### Texte à lire
######
Le travail d’enfants

En dehors des moments de sommeil, au niveau du groupe d’âge, notre temps est entièrement rempli. On participe pleinement aux diverses activités des parents. Nous servons d’apprentis dans toutes les activités économiques: le gardiennage et la traite des bêtes laitières, vaches, moutons et chèvres. Nous sommes partie prenante dans les différentes phases du processus agricole et dans les sorties en brousse pour la cueillette de la gomme ou des jujubes. Pour bien nous entrainer aux rigueurs de la vie quotidienne, on nous empêchait souvent de porter des chaussures.

Si l’un de nous demandait des chaussures pour exécuter une tâche donnée, il reçoit immédiatement une claque. Pourtant les forgerons fabriquent des chaussures d’hommes en cuir travaillé de grande qualité pour tous les âges. Les miennes étaient souvent fabriquées par Mohamed Vall Ould Alioune dit Vall. Les femmes portent des chaussures en bois léger.
######
### Consignes
• 1. Indiquez si chacune des affirmations suivantes concorde avec le texte sur le travail des enfants. Répondez par oui ou non et citez les mots du texte qui tranchent. (a) Les enfants portaient toujours des chaussures pour exécuter leurs tâches. (b) Les forgerons fabriquent des chaussures en cuir pour tous les âges. (c) Les enfants prenaient part aux sorties en brousse pour la cueillette de la gomme.
• 2. Poursuivez, s'il vous plaît, le texte sur le travail des enfants après sa dernière phrase.
######
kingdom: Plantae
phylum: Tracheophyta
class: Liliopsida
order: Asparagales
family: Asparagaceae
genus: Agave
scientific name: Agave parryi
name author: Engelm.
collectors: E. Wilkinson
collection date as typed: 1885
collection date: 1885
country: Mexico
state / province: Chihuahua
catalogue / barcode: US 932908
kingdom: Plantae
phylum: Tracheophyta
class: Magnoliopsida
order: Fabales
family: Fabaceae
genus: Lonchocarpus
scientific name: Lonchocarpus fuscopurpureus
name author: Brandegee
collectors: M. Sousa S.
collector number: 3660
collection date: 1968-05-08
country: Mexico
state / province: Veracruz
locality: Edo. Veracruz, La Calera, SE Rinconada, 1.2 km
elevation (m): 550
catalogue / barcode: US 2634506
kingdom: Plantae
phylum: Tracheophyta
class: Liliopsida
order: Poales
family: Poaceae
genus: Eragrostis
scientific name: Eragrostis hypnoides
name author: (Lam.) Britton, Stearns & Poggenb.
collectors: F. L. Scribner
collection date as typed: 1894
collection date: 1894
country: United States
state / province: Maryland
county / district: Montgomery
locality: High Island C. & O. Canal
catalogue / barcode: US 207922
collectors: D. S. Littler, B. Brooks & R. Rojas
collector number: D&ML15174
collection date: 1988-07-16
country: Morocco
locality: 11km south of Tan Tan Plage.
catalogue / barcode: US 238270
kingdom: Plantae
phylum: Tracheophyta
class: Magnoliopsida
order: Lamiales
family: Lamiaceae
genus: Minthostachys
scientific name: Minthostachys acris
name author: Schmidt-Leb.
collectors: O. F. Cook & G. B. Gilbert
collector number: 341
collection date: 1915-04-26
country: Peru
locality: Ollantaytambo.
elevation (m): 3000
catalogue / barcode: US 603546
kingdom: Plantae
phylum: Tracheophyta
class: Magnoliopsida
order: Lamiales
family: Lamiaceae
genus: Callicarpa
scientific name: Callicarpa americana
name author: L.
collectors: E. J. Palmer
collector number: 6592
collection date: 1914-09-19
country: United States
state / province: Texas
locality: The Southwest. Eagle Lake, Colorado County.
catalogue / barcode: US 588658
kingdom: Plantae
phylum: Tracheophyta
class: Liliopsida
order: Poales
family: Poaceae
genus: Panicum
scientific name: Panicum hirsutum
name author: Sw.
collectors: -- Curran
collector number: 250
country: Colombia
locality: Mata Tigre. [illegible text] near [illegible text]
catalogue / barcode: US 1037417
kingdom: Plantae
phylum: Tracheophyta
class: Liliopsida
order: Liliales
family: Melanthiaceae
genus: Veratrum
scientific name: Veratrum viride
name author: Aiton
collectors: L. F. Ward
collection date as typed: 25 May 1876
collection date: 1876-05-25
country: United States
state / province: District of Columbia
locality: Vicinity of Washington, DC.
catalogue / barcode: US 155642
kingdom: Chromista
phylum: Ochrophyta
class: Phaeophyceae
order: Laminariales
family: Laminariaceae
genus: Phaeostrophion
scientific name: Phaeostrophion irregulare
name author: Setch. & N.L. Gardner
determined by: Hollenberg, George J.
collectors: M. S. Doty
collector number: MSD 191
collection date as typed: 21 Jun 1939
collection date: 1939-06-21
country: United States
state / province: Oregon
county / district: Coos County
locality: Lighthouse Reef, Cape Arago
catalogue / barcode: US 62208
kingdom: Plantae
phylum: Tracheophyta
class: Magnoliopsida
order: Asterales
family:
######
### Corrigé des activités
• 1.
(a) Non : « on nous empêchait souvent de porter des chaussures ».
(b) Oui : « les forgerons fabriquent des chaussures d’hommes en cuir travaillé de grande qualité pour tous les âges ».
(c) Oui : « Nous sommes partie prenante dans les différentes phases du processus agricole et dans les sorties en brousse pour la cueillette de la gomme ou des jujubes ».

• 2.
On organisait des sorties en brousse, souvent en pleine forêt et sans but déterminé. Armés de nos bâtons, on sillonne tous les alentours du campement. En brousse, les bâtons sont les meilleurs compagnons. Avec un bâton on se sent pleinement en sécurité. On pratique toutes les variétés de jeux, parfois des plus risqués. On travaille l’argile: on en fait des troupeaux de bovins. Les mêmes troupeaux on les fait aussi avec les coquillages et les nombreuses pierres multicolores dans notre Aftout, cette zone appelée Awertaile. Comme les gazelles étaient encore nombreuses à l’époque, on réunit un grand nombre de leurs rotules (Dghougha) pour jouer une sorte de lance-poids. On faisait des séances de courses entre nous.

On organisait des courses d’animaux: les ânes, les jeunes bœufs, puis les chevaux. On pratique aussi le jeu des Tisons. En pleine nuit obscure et étoilée, l’un d’entre nous saisit un tison à toute vitesse s’en alla pour le hisser sur une élévation la plus éloignée possible. Il retourna aussitôt. Quelqu’un d’autre reprit son chemin afin de le ramener. Un autre s’en empara pour l’éloigner encore davantage et ainsi de suite. Une façon de cultiver le courage, une qualité indispensable en brousse. On s’alimente des fruits sauvages. Quand nous sommes épuisés, on retourne au campement.

“La Sallala”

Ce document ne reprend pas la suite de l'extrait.